■ **Ausgangsmaterial**:
______________________________
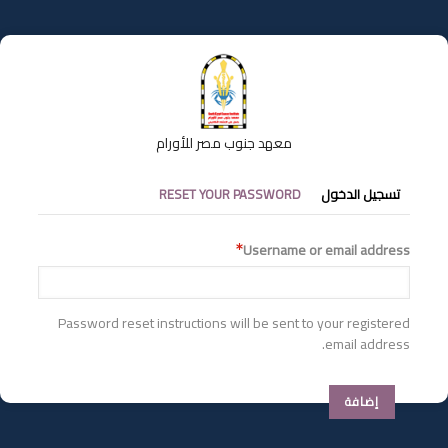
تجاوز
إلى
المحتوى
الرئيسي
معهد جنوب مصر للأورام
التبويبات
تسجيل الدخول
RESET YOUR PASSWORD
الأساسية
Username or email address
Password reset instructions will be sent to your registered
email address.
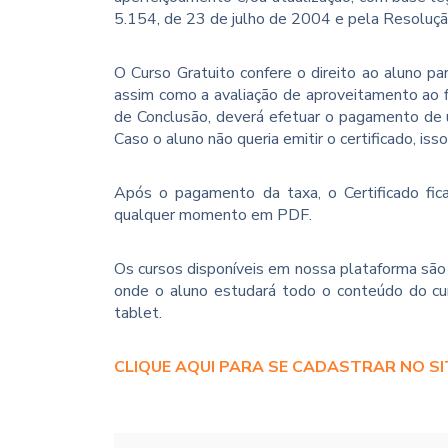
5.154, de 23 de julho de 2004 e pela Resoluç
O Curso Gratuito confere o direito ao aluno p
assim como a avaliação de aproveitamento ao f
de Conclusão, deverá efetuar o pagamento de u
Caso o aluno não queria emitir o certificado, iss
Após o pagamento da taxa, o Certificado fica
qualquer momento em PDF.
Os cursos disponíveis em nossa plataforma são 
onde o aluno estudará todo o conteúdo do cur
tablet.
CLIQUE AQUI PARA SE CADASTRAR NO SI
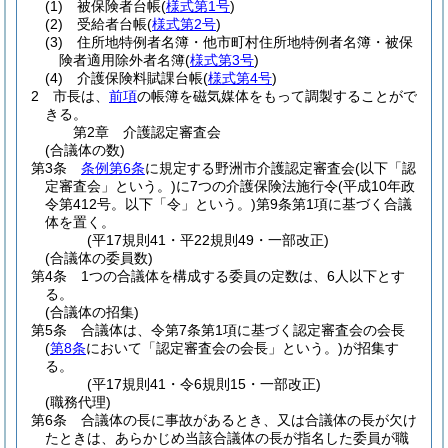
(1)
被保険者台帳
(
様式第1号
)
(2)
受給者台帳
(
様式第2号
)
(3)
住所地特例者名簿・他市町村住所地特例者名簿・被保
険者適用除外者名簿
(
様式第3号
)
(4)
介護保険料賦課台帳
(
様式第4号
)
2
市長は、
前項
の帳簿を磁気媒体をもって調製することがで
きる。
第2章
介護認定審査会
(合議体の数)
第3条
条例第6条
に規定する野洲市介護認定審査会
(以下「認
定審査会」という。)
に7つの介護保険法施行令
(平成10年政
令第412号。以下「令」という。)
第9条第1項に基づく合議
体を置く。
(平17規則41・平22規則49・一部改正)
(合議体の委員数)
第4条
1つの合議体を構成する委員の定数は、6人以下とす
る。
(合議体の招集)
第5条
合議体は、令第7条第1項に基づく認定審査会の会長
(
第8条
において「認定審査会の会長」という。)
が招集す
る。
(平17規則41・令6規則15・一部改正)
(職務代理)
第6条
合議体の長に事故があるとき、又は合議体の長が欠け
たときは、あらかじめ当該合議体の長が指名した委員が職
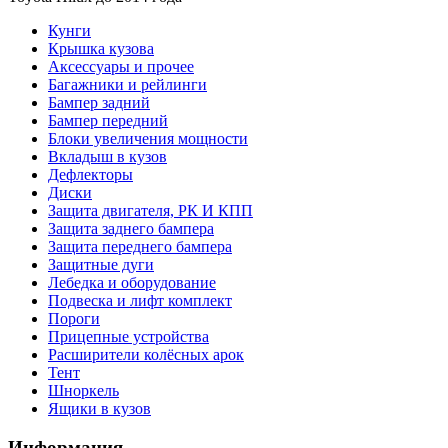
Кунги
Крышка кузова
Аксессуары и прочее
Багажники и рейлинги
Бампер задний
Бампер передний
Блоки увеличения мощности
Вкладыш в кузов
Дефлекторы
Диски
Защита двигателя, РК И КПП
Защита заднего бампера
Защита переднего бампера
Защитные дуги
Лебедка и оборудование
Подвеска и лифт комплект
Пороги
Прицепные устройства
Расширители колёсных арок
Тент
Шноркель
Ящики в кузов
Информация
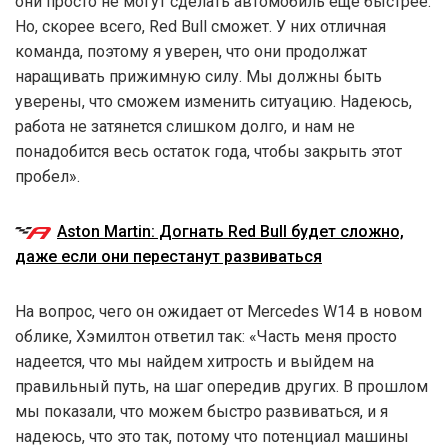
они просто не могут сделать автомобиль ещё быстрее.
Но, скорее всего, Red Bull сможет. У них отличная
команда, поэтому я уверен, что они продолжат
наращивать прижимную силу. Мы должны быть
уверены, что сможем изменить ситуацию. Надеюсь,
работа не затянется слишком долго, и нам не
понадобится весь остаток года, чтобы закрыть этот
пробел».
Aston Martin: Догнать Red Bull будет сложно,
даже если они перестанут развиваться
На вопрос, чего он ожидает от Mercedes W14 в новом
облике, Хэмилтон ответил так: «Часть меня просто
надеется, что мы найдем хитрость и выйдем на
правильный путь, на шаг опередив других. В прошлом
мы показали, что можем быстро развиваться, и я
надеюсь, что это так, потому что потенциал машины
______________________________
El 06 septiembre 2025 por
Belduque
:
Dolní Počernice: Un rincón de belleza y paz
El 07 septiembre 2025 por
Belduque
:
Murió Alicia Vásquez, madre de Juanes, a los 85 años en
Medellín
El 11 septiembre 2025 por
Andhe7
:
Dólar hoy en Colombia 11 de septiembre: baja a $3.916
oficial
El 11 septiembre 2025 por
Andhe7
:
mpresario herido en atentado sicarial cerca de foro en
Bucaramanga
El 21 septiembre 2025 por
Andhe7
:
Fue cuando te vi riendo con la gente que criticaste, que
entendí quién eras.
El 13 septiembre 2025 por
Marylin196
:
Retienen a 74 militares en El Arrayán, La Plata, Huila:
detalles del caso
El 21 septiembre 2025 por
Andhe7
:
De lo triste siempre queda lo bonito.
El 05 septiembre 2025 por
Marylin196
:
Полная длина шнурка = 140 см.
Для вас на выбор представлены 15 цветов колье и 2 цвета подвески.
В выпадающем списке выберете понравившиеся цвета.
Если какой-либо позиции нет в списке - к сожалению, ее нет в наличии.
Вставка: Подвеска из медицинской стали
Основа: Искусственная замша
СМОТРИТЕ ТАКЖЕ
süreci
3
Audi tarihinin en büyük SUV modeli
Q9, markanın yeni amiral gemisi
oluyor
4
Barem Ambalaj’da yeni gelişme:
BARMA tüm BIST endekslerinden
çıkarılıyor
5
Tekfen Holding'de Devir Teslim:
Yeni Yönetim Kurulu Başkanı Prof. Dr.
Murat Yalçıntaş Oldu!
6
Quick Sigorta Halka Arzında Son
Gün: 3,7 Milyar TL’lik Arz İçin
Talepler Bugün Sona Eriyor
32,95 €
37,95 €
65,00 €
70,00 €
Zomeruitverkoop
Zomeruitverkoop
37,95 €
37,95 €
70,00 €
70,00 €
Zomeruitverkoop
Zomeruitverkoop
______________________________
■ **Zu lösende Aufgabe**: Bitte liste jede Zeile der Datensätze oben auf, in der die Zeichenfolge „email“ vorkommt. Groß- und Kleinschreibung zählt dabei.

■ **Deine Lösung**:
Username or email address
email address.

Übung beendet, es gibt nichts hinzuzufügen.